Monday, October 29, 2007

The Parable of the Cow Patties

A parable, if you check your Funk & Wagnalls, is "a short narrative making a moral or religious point by comparison with natural or homely things. See allegory."

My father was brought up on a farm. It's gone now, the 19th century house, the barn, the pasture, everything, but I remember it well, in its latter days. The barn stood back at a distance from the house, the space between contained a few cow droppings and a number of hens scratching out a living, you might say. As a boy, I would chase the hens when no-one was looking and the rooster wasn't near. Hens are not good fliers but, in an emergency they could make it to the roof of the coop if not the barn.

As a boy, my father told me, he had an obsession.

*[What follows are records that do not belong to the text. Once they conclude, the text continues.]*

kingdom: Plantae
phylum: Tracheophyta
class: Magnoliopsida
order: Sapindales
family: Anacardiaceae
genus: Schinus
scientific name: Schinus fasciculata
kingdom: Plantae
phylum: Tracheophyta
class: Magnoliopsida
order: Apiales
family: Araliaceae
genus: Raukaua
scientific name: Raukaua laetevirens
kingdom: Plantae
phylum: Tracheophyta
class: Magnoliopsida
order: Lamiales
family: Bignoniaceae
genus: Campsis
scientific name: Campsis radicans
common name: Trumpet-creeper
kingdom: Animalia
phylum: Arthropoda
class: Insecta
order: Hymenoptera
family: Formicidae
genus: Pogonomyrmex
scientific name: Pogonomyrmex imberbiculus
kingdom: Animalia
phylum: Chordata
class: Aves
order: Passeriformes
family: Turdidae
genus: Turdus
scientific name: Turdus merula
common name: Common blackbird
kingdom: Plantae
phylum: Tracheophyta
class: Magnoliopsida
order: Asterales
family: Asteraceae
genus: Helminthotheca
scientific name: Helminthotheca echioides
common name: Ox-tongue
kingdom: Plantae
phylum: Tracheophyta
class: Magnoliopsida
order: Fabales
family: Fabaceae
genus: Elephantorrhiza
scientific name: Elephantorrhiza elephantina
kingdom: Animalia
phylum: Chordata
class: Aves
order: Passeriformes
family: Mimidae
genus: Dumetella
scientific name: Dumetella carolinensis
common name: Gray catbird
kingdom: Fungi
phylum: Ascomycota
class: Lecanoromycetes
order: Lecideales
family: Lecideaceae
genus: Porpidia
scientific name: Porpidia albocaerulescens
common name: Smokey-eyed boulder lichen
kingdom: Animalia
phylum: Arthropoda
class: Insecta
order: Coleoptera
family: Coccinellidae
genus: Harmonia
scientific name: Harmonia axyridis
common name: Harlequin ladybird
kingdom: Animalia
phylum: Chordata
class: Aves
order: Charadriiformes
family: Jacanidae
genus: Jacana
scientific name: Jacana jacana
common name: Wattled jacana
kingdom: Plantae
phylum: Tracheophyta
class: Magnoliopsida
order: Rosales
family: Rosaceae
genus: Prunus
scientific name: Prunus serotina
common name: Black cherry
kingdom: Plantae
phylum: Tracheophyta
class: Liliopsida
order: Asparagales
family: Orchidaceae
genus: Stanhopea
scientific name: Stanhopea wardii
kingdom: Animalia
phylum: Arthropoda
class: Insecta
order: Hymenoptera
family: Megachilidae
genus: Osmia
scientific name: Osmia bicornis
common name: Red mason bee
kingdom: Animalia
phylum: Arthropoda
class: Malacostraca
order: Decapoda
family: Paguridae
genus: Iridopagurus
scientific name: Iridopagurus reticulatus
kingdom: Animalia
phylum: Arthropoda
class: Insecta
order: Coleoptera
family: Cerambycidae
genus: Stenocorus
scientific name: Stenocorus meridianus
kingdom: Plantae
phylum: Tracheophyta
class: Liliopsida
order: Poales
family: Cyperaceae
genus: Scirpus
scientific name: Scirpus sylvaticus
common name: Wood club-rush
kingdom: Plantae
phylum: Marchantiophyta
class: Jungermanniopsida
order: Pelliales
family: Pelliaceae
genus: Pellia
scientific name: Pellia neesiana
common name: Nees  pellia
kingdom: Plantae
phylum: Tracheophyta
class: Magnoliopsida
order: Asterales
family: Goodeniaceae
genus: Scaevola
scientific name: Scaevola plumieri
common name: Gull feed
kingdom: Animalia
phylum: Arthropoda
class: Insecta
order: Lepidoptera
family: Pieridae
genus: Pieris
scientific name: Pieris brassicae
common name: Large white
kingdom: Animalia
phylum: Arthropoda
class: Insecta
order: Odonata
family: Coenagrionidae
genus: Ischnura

He wanted to make a cow patty stick under the eave of the barn. Not an easy thing to do. If the patty was old and dry, it would not stick. If it was too fresh, it would either run between the fingers or splatter when it hit the eave. It had to be in between. It had to be just right. But even if the consistency was perfect, skill was required to judge the weight, throw it up at the right angle and speed. Wrist action was important.

It took him a long time to perfect the art.

He told me all this a few days before I left home to set out on my journey into the world. There is something Biblical about a father's advice to a departing son. I didn't forget it. I gathered from all this that if you knew how to throw the bull, you could go a long way. But mind you, it had to be the right kind and you had to have the knack of throwing it (a few politicians come to mind) or it would come back in your face.

My father, like Jesus, spoke in parables.